Позади его стоял тот самый старый козак, который вчера так горько соболезновал о смерти отца и матери и о своем одиночестве.
„Напрасно ты думаешь, пан философ, улепетнуть из хутора!“ говорил он. „Тут не такое заведение, чтобы можно было убежать. Да и дороги для пешехода плохи; а ступай лучше к пану. Он ожидает тебя давно в светлице.“
„Пойдем! Что ж… Я с удовольствием“, сказал философ и отправился вслед за козаком.
Сотник, уже престарелый, с седыми усами и с выражением мрачной грусти, сидел перед столом в светлице, подперши обеими руками голову. Ему было около 50 лет; но глубокое уныние на лице и какой-то бледно-тощий цвет показывали, что душа его была убита и разрушена вдруг в одну минуту, и вся прежняя веселость и шумная жизнь исчезли навеки. Когда взошел Хома вместе с старым козаком, он отнял одну руку и слегка кивнул головою на низкий их поклон.
Хома и козак почтительно остановились у дверей.
„Кто ты, и откудова, и какого звания, добрый человек?“ сказал сотник ни ласково, ни сурово.
„Из бурсаков, философ Хома Брут.“
„А кто был твой отец?“
„Не знаю, вельможный пан.“
„А мать твоя?“
„И матери не знаю. По здравому рассуждению, конечно, была мать; но кто она и откуда, и когда жила — ей богу, добродию, не знаю.“
Сотник помолчал и, казалось, минуту оставался в задумчивости.

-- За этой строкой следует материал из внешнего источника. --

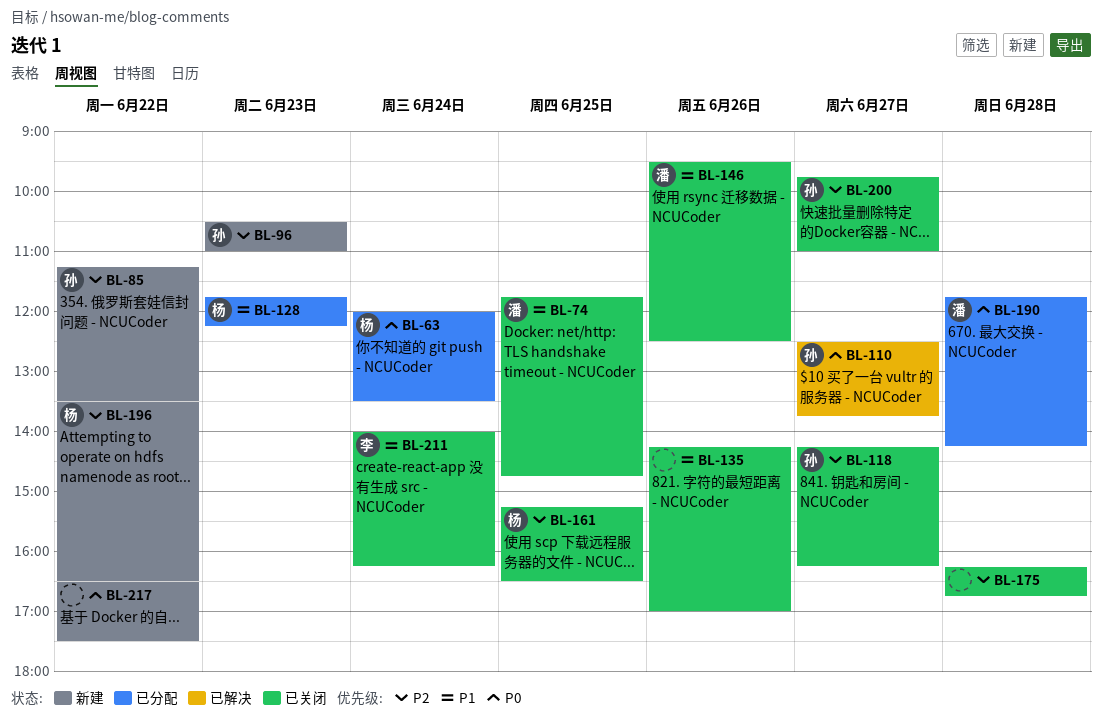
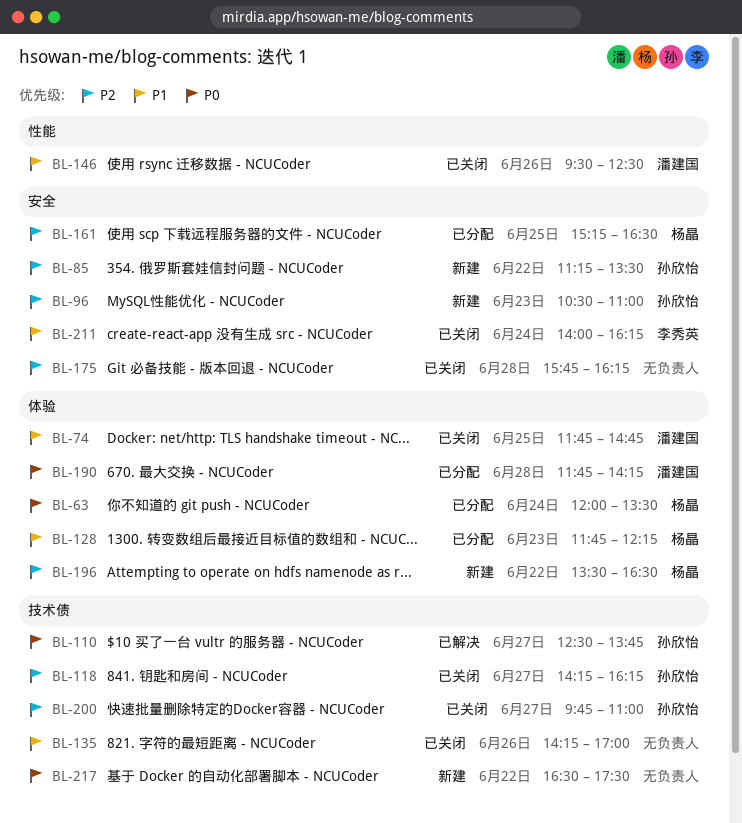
BL-161, status: 已关闭 -> 已分配
BL-175, begins: 16:15 -> 15:45
BL-175, ends: 16:45 -> 16:15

„Какже ты познакомился с моею дочкою?“
„Не знакомился, вельможный пан, ей богу, не знакомился. Еще никакого дела с панночками не имел, сколько ни живу на свете. Цурь им, чтобы не сказать непристойного.“
„Отчего же она не другому кому, а тебе именно назначила читать?“
Философ пожал плечами: „Бог его знает, как это растолковать. Известное уже дело, что панам подчас захочется такого, чего и самый наиграмотнейший человек не разберет; и пословица говорит: „Скачи, враже, як пан каже!“
„Да не врешь ли ты, пан философ?“
„Вот на этом самом месте пусть громом так и хлопнет, если лгу.“
„Если бы только минуточкой долее прожила ты“, грустно сказал сотник: „то верно бы я узнал всё. „Никому не давай читать по мне, но пошли, тату, сей же час в киевскую семинарию и привези бурсака Хому Брута. Пусть три ночи молится по грешной душе моей. Он знает…“ А что такое знает, я уже не услышал. Она, голубонька, только и могла сказать, и умерла. Ты, добрый человек, верно, известен святою жизнию своею и богоугодными делами, и она, может быть, наслышалась о тебе.“
„Кто? я?“ сказал бурсак, отступивши от изумления: „я святой жизни?“ произнес он, посмотрев прямо в глаза сотнику. „Бог с вами, пан! Что вы это говорите! да я, хоть оно непристойно сказать, ходил к булочнице против самого страстного четверга.“
„Ну… верно, уже не даром так назначено. Ты должен с сего же дня начать свое дело.“
„Я бы сказал на это вашей милости… оно конечно, всякий человек, вразумленный святому писанию, может по соразмерности… только сюда приличнее бы требовалось дьякона или по крайней мере дьяка. Они народ толковый и знают, как всё это уже делается; а я… Да у меня и голос не такой, и сам я — чорт знает что. Никакого виду с меня нет.“
„Уж как ты себе хочешь, только я всё, что завещала мне моя голубка, исполню, ничего не пожалея. И когда ты с сего дня три ночи совершишь, как следует, над нею молитвы, то я награжу тебя; а не то — и самому чорту не советую рассердить меня.“
Последние слова произнесены были сотником так крепко, что философ понял вполне их значение.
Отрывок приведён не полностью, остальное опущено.